DATA SHOWN:
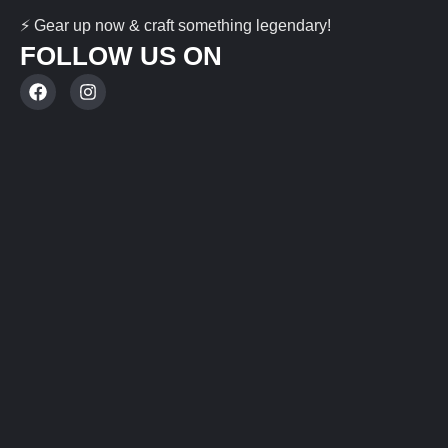
⚡ Gear up now & craft something legendary!
FOLLOW US ON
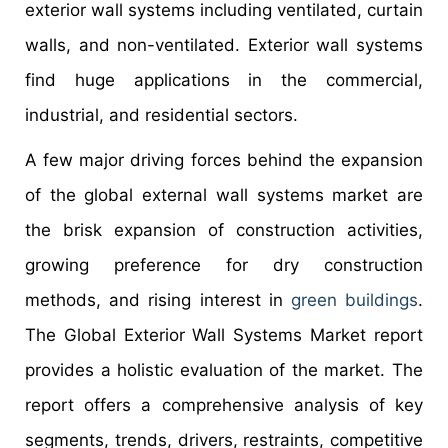
exterior wall systems including ventilated, curtain
walls, and non-ventilated. Exterior wall systems
find huge applications in the commercial,
industrial, and residential sectors.
A few major driving forces behind the expansion
of the global external wall systems market are
the brisk expansion of construction activities,
growing preference for dry construction
methods, and rising interest in
green buildings
.
The Global Exterior Wall Systems Market report
provides a holistic evaluation of the market. The
report offers a comprehensive analysis of key
segments, trends, drivers, restraints, competitive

ASSIGNMENT:
Write out exactly the lines between the start of the data and the line with "of the global", including both, but none of the pictures.

RESULT FOR THIS EXERCISE:
⚡ Gear up now & craft something legendary!
FOLLOW US ON
exterior wall systems including ventilated, curtain
walls, and non-ventilated. Exterior wall systems
find huge applications in the commercial,
industrial, and residential sectors.
A few major driving forces behind the expansion
of the global external wall systems market are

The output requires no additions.